For those who don't know Minecraft, it's a game where there is no real goal, you can play in multi-player, break things and make the world as you want with blocks. It's fun, and special.

The bad thing in Minecraft is that it's all coded in Java, even the server side. Minecraft server eat all your memory, your disk bandwidth, your disk space, your network and ONE CPU (yeah, it doesn't run on multiples CPU).

First, we had a tiny RPS (Real Private Server, which was a real machine with a network disk). We could barely have one Minecraft server with more than twenty players. One day, without warn, we had a crash with our Ext4 /home. It was difficult to backup because a Minecraft Map could make a few gigabytes split in thousands of files. We were doing backup by ftp at a slow speed to reduce the server disk usage. It was a pain!
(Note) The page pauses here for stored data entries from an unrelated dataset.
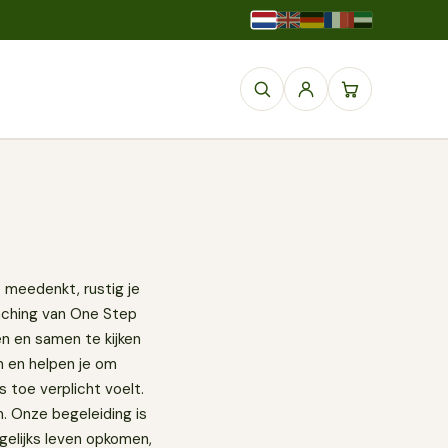
 meedenkt, rustig je
oaching van One Step
en en samen te kijken
n en helpen je om
 toe verplicht voelt.
m. Onze begeleiding is
agelijks leven opkomen,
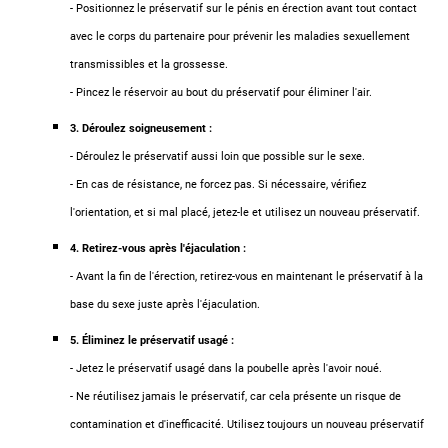
- Positionnez le préservatif sur le pénis en érection avant tout contact
avec le corps du partenaire pour prévenir les maladies sexuellement
transmissibles et la grossesse.
- Pincez le réservoir au bout du préservatif pour éliminer l'air.
3. Déroulez soigneusement :
- Déroulez le préservatif aussi loin que possible sur le sexe.
- En cas de résistance, ne forcez pas. Si nécessaire, vérifiez
l'orientation, et si mal placé, jetez-le et utilisez un nouveau préservatif.
4. Retirez-vous après l'éjaculation :
- Avant la fin de l'érection, retirez-vous en maintenant le préservatif à la
base du sexe juste après l'éjaculation.
5. Éliminez le préservatif usagé :
- Jetez le préservatif usagé dans la poubelle après l'avoir noué.
- Ne réutilisez jamais le préservatif, car cela présente un risque de
contamination et d'inefficacité. Utilisez toujours un nouveau préservatif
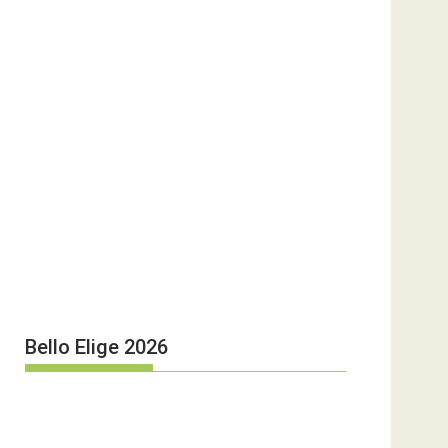
Bello Elige 2026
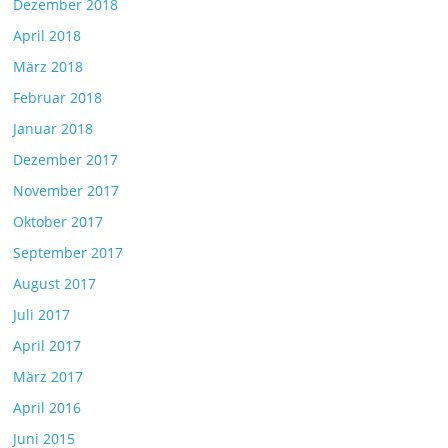
Dezember 2018
April 2018
März 2018
Februar 2018
Januar 2018
Dezember 2017
November 2017
Oktober 2017
September 2017
August 2017
Juli 2017
April 2017
März 2017
April 2016
Juni 2015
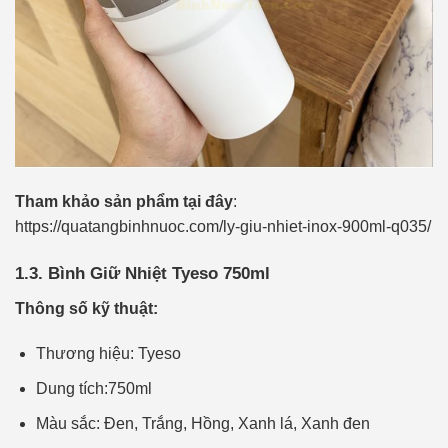
Tham khảo sản phẩm tại đây
:
https://quatangbinhnuoc.com/ly-giu-nhiet-inox-900ml-q035/
1.3. Bình Giữ Nhiệt Tyeso 750ml
Thông số kỹ thuật:
Thương hiệu: Tyeso
Dung tích:750ml
Màu sắc: Đen, Trắng, Hồng, Xanh lá, Xanh đen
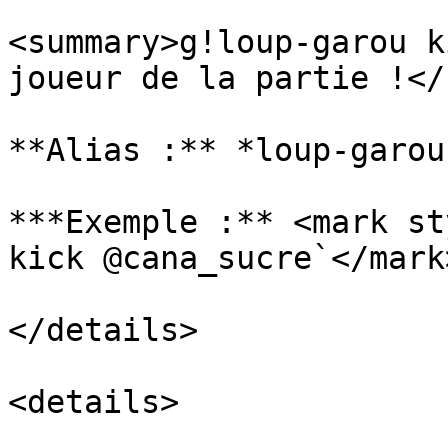
<summary>g!loup-garou k
joueur de la partie !</
**Alias :** *loup-garou
***Exemple :** <mark st
kick @cana_sucre`</mark>
</details>

<details>
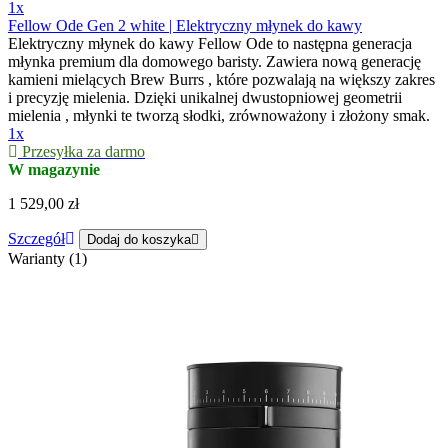
1x
Fellow Ode Gen 2 white | Elektryczny młynek do kawy
Elektryczny młynek do kawy Fellow Ode to następna generacja
młynka premium dla domowego baristy. Zawiera nową generację
kamieni mielących Brew Burrs , które pozwalają na większy zakres
i precyzję mielenia. Dzięki unikalnej dwustopniowej geometrii
mielenia , młynki te tworzą słodki, zrównoważony i złożony smak.
1x
Przesyłka za darmo
W magazynie
1 529,00 zł
Szczegół
Dodaj do koszyka
Warianty (1)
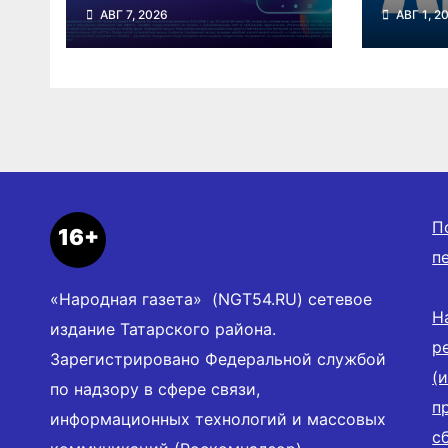
кешбэк 3% за
впер
АВГ 7, 2026
АВГ 1, 2
оплату ЖКУ через
в неб
СБП в
Ново
«Платосфере»
облас
П
16+
п
«Народная газета» (NGT54.RU) сетевое
Н
издание Татарского района.
р
Зарегистрировано Федеральной службой
(
по надзору в сфере связи,
п
информационных технологий и массовых
с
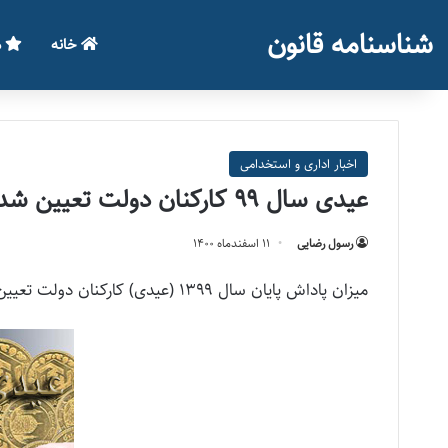
شناسنامه قانون
خانه
م
اخبار اداری و استخدامی
عیدی سال ۹۹ کارکنان دولت تعیین شد
رسول رضایی
۱۱ اسفند‌ماه ۱۴۰۰
میزان پاداش پایان سال ۱۳۹۹ (عیدی) کارکنان دولت تعیین شد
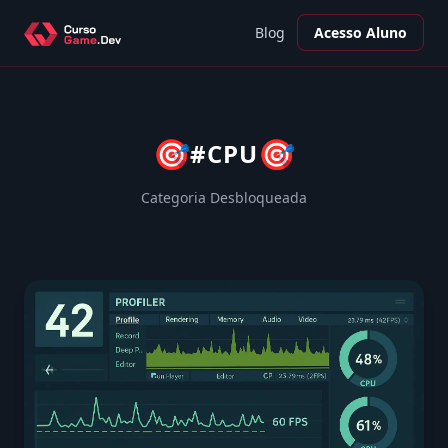
Blog
Acesso Aluno
🎯
🎯
#CPU
Categoria Desbloqueada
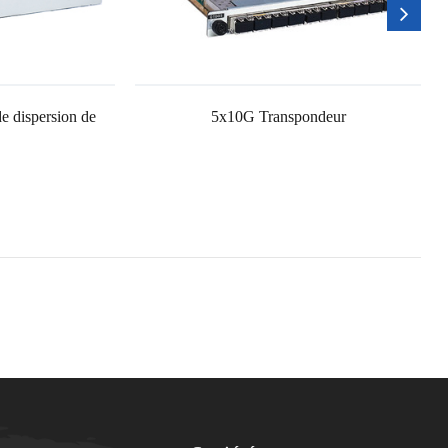
e dispersion de
5x10G Transpondeur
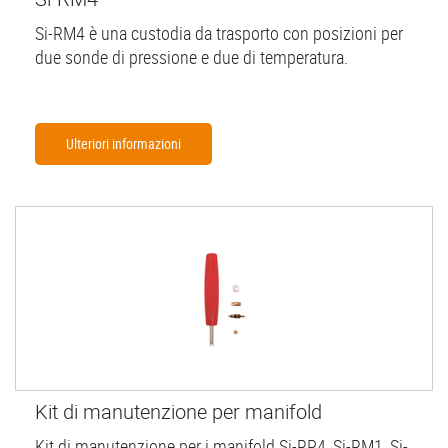
Si-RM4 è una custodia da trasporto con posizioni per
due sonde di pressione e due di temperatura.
Ulteriori informazioni
Kit di manutenzione per manifold
Kit di manutenzione per i manifold Si-RP4, Si-RM1, Si-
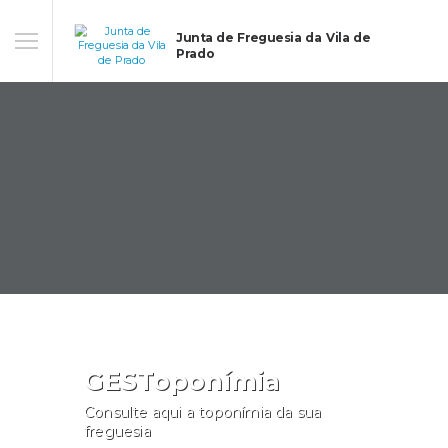
Junta de Freguesia da Vila de
Prado
GESToponímia
Consulte aqui a toponímia da sua
freguesia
Then, we switched the server to a new one, quad core, sixty gigabytes of ram and two terabytes of disk. This time, I chose FreeBSD because I knew that it would work greatly ! Linux could have worked too, maybe we could have more performance, but it would not be as easy to manage as our FreeBSD box.

With ZFS snapshots, we backup our map every hour. In case of BIG CRASH, we can restore everything quickly. Java is working very fine on the server side, the server never crashed, even with two Minecraft server on (each server is using 7 Gb of memory). We are also using compressed ZFS pools for the maps, it reduces the load drastically.

I just can't imagine how to do this with another system. How could I save the map without disk latency on our server? We are also running a lot of daemons like "Mumble" for multi-player VO-IP, lighttpd as web server with php-fpm and lisp web server.

We were also available when the leap-second bug occurred the 2th of July, where a lot of Linux systems were overloaded due to a bug causing Java or Mysql to take all the cpu.

With FreeBSD, we don't know any software limitation for the things we need.

Welcome on Planet-bsd (2012/08/03)

Dear reader,


This is the first post on Planet-BSD portal.

We will try on this website to keep you informed about the news of the differents BSD projects. I hope you'll even find some tutorials on BSD systems soon here.

The design of this website will stay clear, I may add some images later, maybe, but if you want to read this from a text based browser, you'll see that it's as readable as a man page !

Our hosting is OVH, the server is in France and is powered by FreeBSD. The website is coded in LISP and run with the SBCL compiler.